Yep the corridors are awful where we are too. I'm hoping that the incidence in the community will be low enough by September that 5 mins in a corridor won't spread it too much.

Masks is difficult. At least a ban is consistent. Unless they're all wearing one (unlikely) there's very little protection to you and I can forsee huge behaviour issues with 'so and sos got my mask' stuff.

Lack of cleaning is not on, though where schools are supposed to get the money from!

PumpkinPie2016 · 08/07/2020 22:29

Just been talking about it all with my HoD (I am 2nd in dept) and my head hurts.

Behaviour management is going to be interesting to say the least!

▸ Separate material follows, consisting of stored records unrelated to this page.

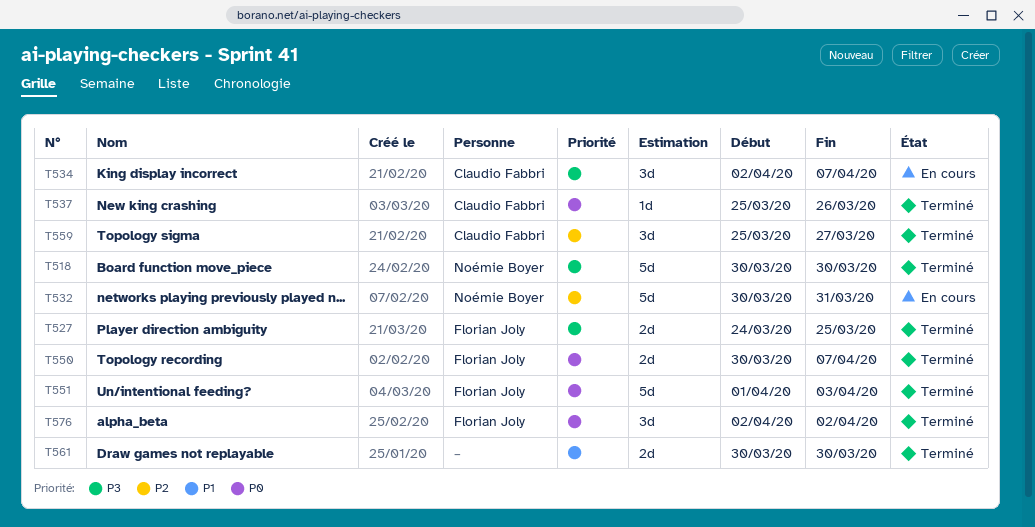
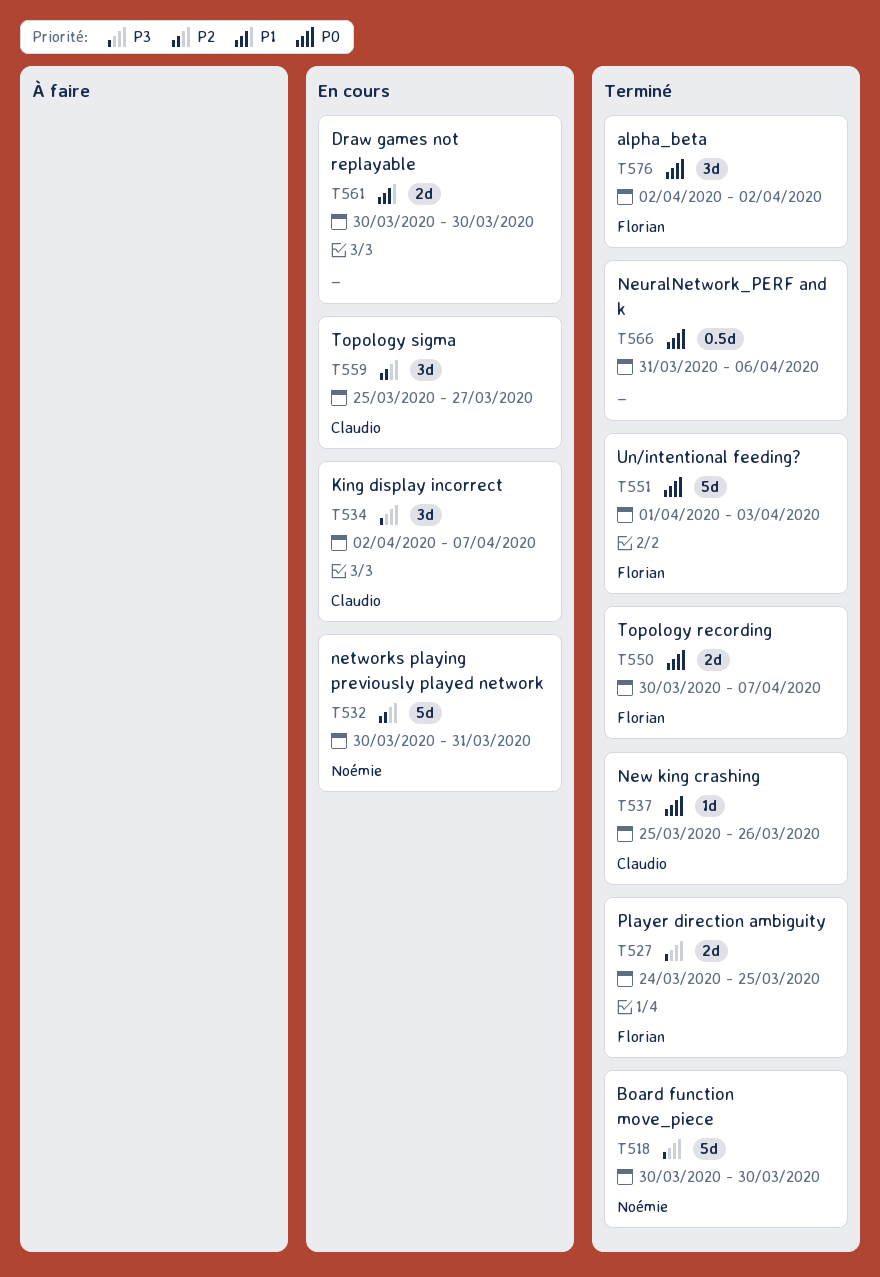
T559, status: Terminé -> En cours
T561, status: Terminé -> En cours
T566: none -> present

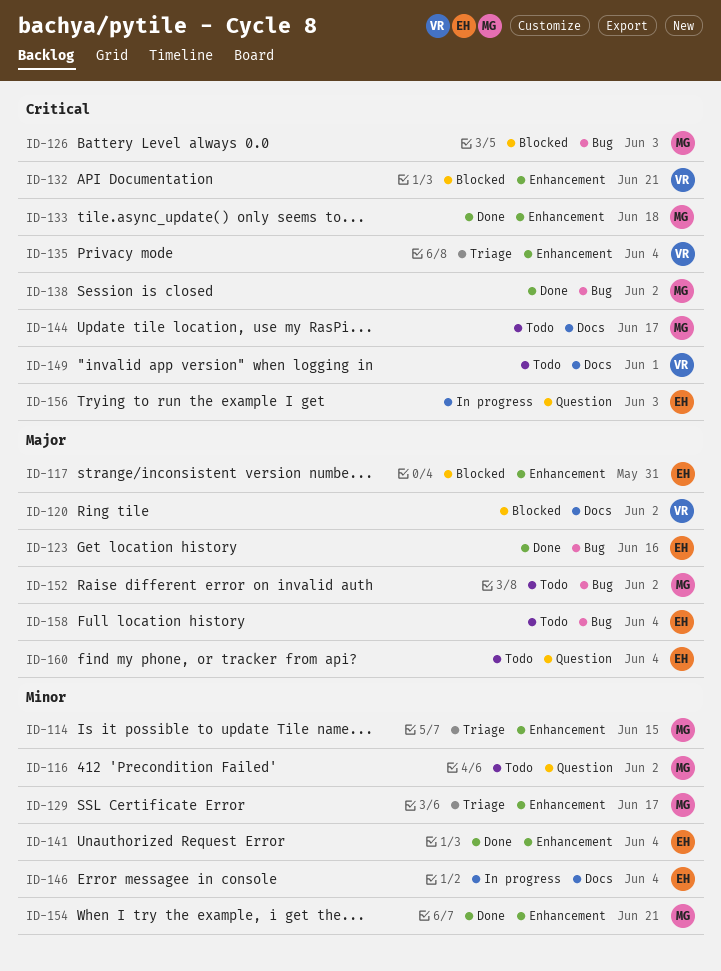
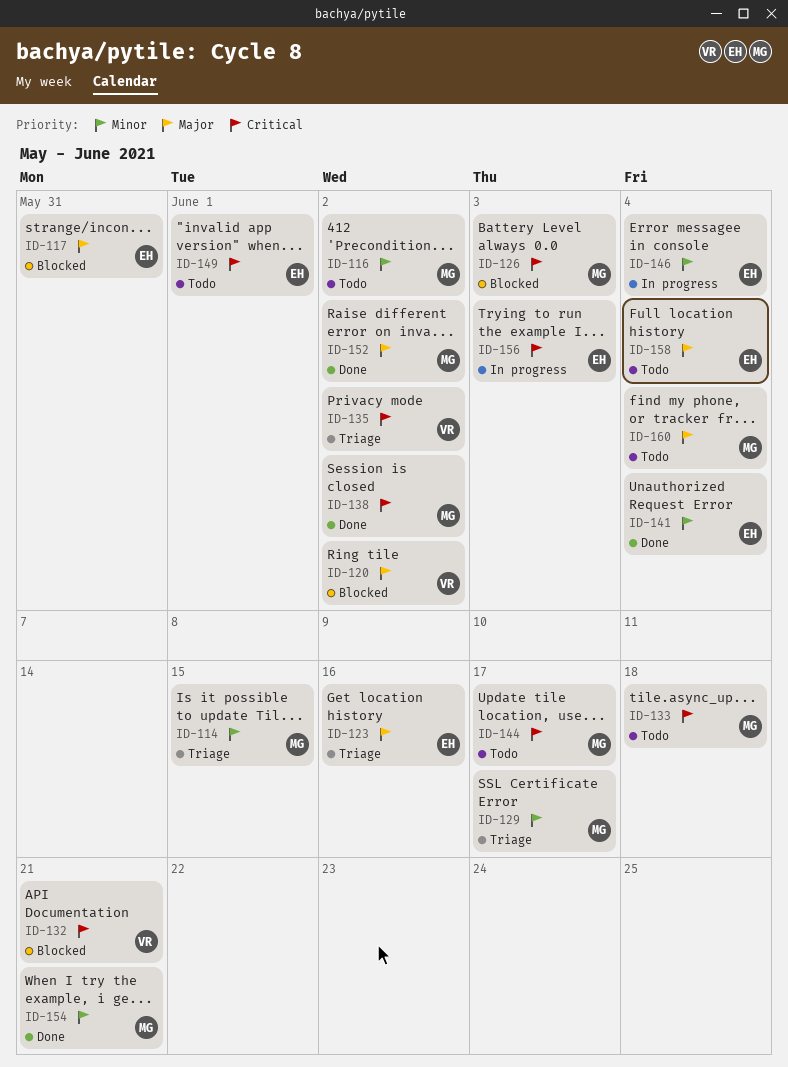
ID-123, status: Done -> Triage
ID-133, status: Done -> Todo
ID-135, due: Jun 4 -> Jun 2
ID-149, owner: VR -> EH
ID-152, status: Todo -> Done
ID-160, owner: EH -> MG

Also thinking about lesson transition- normally we set the starter up on screen but with moving, the kids will either already be in the room or arriving at the same time so there won't be time. Thinking maybe a bank of activities in a booklet but it's a lot of work/printing and apparently we can't give out too much paperShock

ValancyRedfern · 09/07/2020 11:09

We're having year groups areas with kids staying in one room and teachers moving. I think it will be a behaviour nightmare. There is going to be some allowance for movement to practical drama/dt/science spaces but it hasn't been clarified or guaranteed yet, so I don't know what space I'm planning lessons for yet.